Do I need ML-Agents to use AI agents in Unity?

ML-Agents is a common framework for training neural policies, but you can implement rule-based or heuristic agents without it. ML-Agents shines when you want adaptive, learned behaviors, especially in complex scenes.

Can AI agents run on mobile devices?

Yes, but you must tailor the policy size and inference performance to the target device. Lightweight models, simplified observations, and model quantization help maintain frame rates.

What are common pitfalls in Unity AI agent development?

Rewards misdesign, overfitting, and mismatched observations are frequent problems. Ensure consistent data flow between Unity and the trainer, and iterate with small, controlled changes.

How do I train an AI agent for a simple navigation task?

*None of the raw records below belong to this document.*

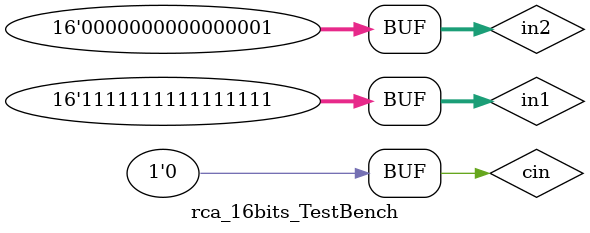
<source format=v>
`timescale 1ns / 1ps


module rca_16bits_TestBench;
	// Inputs
	reg [15:0] in1;
	reg [15:0] in2;
	reg cin;

	// Outputs
	wire [15:0] out;
	wire cout;


	// Instantiate the Unit Under Test (UUT)
	rca_16bits uut (
		.in1(in1), 
		.in2(in2), 
		.cin(cin), 
		.out(out), 
		.cout(cout)
	);

	initial begin
        
		// Add stimulus here
		$monitor ("input1 = %d, input2 = %d, carry_in = %d, sum = %d, carry_out = %d", in1, in2, cin, out, cout);
		// Initialize Inputs
		in1 = 16'd1117; in2 = 16'd232; cin = 0;
		#100;
		
		in1 = 16'd55123; in2 = 16'd6452; cin = 1;
		#100;
		
		in1 = 16'd46143; in2 = 16'd10000; cin = 0;
		#100;
		
		in1 = 16'd12; in2 = 16'd10; cin=1;
		#100
		
		in1 = 16'd65535; in2 = 16'd1; cin = 0;
		#100;

	end
      
endmodule


</source>
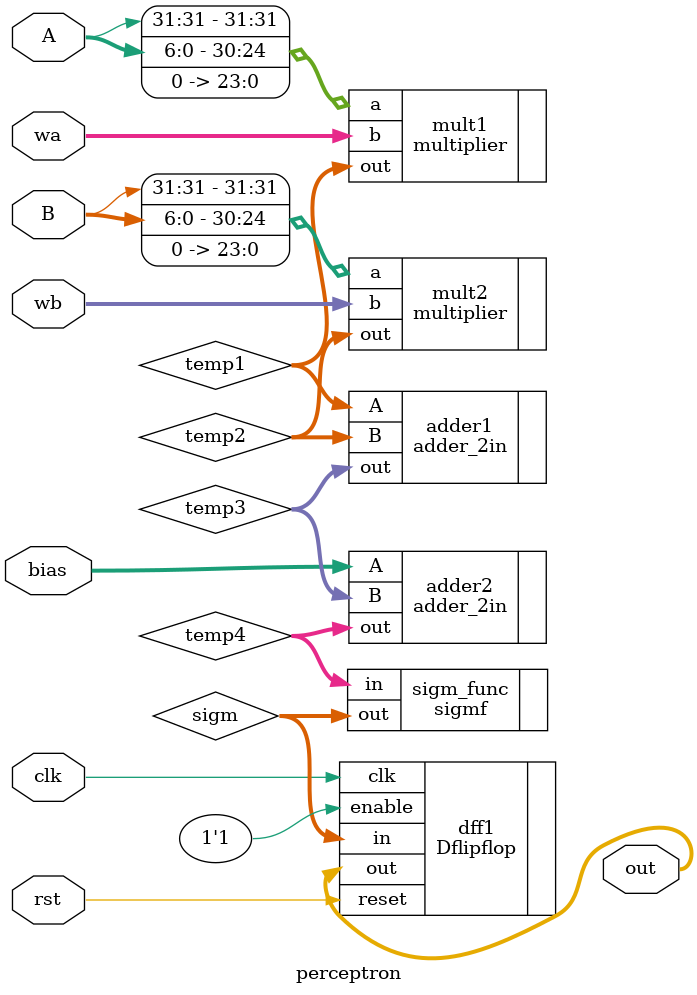
<source format=v>


module perceptron(clk, rst, A, B, wa, wb, bias, out);

parameter DWIDTH=32;
parameter frac=24;
input clk, rst;
input signed [DWIDTH-1:0] A, B, wa, wb, bias;
output signed [DWIDTH-1:0] out;


wire signed [DWIDTH-1:0] temp1, temp2;
wire signed [DWIDTH-1:0] temp3, temp4;
wire signed [DWIDTH-1:0] sigm;

multiplier mult1(.a({A[31],A[6:0],24'h000000}), .b(wa), .out(temp1));
multiplier mult2(.a({B[31],B[6:0],24'h000000}), .b(wb), .out(temp2));
adder_2in adder1(.A(temp1), .B(temp2), .out(temp3));
adder_2in adder2(.A(bias), .B(temp3), .out(temp4));
sigmf sigm_func(.in(temp4), .out(sigm));
Dflipflop dff1(.clk(clk),.reset(rst),.in(sigm),.enable(1'b1),.out(out));

endmodule

</source>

Set up a target and obstacles, define observations (e.g., relative position to target), provide continuous actions for movement, and craft rewards to encourage reaching the target quickly and safely.

Is it possible to integrate external AI models with Unity agents?

Yes. Unity agents can ingest decisions from external models via custom interfaces, with care taken to minimize latency and maintain synchronization between Unity and the inference server.